The task: Reproduce the following records word for word, from the start through the line that contains "scientific name: Piper lanatum", with that line included.

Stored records
+++

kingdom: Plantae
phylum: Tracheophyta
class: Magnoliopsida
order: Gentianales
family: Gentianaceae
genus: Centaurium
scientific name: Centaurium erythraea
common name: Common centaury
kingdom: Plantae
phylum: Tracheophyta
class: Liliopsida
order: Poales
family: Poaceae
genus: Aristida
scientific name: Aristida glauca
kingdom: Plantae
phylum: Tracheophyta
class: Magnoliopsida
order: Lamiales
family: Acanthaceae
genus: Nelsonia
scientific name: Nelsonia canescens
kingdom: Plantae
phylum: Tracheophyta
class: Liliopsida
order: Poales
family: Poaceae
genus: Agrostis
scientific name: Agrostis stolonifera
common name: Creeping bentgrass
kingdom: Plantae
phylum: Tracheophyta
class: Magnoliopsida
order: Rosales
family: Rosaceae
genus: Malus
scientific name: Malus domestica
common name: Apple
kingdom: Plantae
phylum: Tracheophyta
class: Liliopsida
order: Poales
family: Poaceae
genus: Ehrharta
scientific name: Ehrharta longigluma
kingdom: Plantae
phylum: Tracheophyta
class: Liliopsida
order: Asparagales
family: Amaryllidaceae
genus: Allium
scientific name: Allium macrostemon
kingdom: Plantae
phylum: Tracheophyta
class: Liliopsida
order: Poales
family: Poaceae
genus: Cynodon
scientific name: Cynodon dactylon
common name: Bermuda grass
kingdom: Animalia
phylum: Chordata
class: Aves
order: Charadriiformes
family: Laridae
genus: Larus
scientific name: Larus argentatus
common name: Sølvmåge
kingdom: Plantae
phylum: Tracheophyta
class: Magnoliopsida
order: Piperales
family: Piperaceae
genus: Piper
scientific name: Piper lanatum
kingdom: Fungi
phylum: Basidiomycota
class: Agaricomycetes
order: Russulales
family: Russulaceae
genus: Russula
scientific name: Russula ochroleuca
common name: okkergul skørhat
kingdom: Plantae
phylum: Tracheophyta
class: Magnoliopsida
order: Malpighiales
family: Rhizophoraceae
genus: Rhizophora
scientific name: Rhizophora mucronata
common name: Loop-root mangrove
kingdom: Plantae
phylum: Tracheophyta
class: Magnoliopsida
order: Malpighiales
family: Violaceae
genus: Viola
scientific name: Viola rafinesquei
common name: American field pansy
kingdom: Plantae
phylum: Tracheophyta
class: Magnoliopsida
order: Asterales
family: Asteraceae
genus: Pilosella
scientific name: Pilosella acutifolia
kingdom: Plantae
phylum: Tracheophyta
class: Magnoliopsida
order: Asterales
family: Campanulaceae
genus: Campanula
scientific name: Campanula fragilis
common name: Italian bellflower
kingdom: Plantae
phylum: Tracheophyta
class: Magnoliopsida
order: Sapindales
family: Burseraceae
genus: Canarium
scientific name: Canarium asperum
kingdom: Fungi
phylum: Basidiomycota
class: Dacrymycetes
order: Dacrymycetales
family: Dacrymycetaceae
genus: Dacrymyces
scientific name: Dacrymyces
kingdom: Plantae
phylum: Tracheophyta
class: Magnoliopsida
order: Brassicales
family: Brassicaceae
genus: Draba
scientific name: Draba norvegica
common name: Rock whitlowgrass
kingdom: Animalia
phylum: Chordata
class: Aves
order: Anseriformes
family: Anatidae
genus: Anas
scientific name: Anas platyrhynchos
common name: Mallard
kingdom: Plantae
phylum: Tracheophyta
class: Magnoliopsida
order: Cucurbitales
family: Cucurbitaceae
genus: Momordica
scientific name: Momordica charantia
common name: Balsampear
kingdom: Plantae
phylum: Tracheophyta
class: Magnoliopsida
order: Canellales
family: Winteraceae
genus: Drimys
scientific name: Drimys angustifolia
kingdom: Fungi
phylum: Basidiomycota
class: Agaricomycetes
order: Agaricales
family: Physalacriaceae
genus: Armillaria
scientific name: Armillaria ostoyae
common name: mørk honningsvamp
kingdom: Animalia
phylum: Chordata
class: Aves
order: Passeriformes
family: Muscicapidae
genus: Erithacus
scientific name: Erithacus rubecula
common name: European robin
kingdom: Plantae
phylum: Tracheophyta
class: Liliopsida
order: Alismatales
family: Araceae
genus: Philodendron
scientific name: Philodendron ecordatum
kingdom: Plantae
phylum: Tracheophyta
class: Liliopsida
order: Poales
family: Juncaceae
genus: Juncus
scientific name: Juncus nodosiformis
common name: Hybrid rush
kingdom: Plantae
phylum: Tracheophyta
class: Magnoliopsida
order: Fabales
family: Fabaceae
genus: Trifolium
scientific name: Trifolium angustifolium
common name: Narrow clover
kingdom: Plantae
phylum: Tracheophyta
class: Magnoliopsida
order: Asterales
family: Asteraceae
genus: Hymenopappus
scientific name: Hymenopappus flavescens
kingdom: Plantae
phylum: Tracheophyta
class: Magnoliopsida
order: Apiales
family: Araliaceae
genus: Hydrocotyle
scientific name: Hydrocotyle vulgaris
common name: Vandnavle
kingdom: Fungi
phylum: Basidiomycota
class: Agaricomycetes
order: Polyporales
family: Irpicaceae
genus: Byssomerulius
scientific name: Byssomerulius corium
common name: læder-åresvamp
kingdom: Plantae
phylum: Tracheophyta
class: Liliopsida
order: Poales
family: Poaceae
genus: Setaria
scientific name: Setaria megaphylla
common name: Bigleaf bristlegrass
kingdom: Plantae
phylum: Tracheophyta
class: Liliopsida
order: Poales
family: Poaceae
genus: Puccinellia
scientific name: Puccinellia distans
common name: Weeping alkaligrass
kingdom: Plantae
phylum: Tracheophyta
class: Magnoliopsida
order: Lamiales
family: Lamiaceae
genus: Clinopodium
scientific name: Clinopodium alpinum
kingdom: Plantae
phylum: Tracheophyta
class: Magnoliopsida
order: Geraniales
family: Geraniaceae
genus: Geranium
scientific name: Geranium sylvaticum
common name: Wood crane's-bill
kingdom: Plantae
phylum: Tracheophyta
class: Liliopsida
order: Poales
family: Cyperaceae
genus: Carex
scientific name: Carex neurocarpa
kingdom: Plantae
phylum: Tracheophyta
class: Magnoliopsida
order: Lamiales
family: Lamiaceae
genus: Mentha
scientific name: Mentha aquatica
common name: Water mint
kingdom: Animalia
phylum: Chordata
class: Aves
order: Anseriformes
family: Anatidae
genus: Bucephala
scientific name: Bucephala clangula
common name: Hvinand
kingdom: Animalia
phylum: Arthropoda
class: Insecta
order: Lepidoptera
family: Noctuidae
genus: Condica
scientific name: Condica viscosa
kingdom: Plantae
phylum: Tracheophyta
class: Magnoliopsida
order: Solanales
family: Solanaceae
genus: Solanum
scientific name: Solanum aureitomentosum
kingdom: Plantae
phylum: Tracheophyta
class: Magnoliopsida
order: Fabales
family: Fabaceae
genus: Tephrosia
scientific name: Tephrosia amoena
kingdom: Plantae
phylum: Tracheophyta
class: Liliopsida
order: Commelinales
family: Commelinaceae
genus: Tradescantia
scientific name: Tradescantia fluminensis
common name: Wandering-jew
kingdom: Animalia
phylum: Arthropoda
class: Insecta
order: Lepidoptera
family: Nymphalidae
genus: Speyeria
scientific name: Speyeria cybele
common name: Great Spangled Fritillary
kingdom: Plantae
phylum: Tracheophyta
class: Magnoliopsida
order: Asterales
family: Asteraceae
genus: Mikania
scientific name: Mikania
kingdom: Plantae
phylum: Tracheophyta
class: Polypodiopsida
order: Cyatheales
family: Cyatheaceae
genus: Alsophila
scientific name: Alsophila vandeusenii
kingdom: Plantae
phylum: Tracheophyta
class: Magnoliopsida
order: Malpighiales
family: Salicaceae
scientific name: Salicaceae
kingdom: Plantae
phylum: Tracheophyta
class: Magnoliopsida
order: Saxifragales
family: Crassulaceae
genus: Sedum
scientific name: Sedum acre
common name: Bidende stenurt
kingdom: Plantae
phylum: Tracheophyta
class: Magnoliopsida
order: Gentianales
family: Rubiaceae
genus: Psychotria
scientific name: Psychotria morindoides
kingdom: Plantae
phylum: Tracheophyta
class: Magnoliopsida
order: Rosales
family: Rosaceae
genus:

+++

Result:
kingdom: Plantae
phylum: Tracheophyta
class: Magnoliopsida
order: Gentianales
family: Gentianaceae
genus: Centaurium
scientific name: Centaurium erythraea
common name: Common centaury
kingdom: Plantae
phylum: Tracheophyta
class: Liliopsida
order: Poales
family: Poaceae
genus: Aristida
scientific name: Aristida glauca
kingdom: Plantae
phylum: Tracheophyta
class: Magnoliopsida
order: Lamiales
family: Acanthaceae
genus: Nelsonia
scientific name: Nelsonia canescens
kingdom: Plantae
phylum: Tracheophyta
class: Liliopsida
order: Poales
family: Poaceae
genus: Agrostis
scientific name: Agrostis stolonifera
common name: Creeping bentgrass
kingdom: Plantae
phylum: Tracheophyta
class: Magnoliopsida
order: Rosales
family: Rosaceae
genus: Malus
scientific name: Malus domestica
common name: Apple
kingdom: Plantae
phylum: Tracheophyta
class: Liliopsida
order: Poales
family: Poaceae
genus: Ehrharta
scientific name: Ehrharta longigluma
kingdom: Plantae
phylum: Tracheophyta
class: Liliopsida
order: Asparagales
family: Amaryllidaceae
genus: Allium
scientific name: Allium macrostemon
kingdom: Plantae
phylum: Tracheophyta
class: Liliopsida
order: Poales
family: Poaceae
genus: Cynodon
scientific name: Cynodon dactylon
common name: Bermuda grass
kingdom: Animalia
phylum: Chordata
class: Aves
order: Charadriiformes
family: Laridae
genus: Larus
scientific name: Larus argentatus
common name: Sølvmåge
kingdom: Plantae
phylum: Tracheophyta
class: Magnoliopsida
order: Piperales
family: Piperaceae
genus: Piper
scientific name: Piper lanatum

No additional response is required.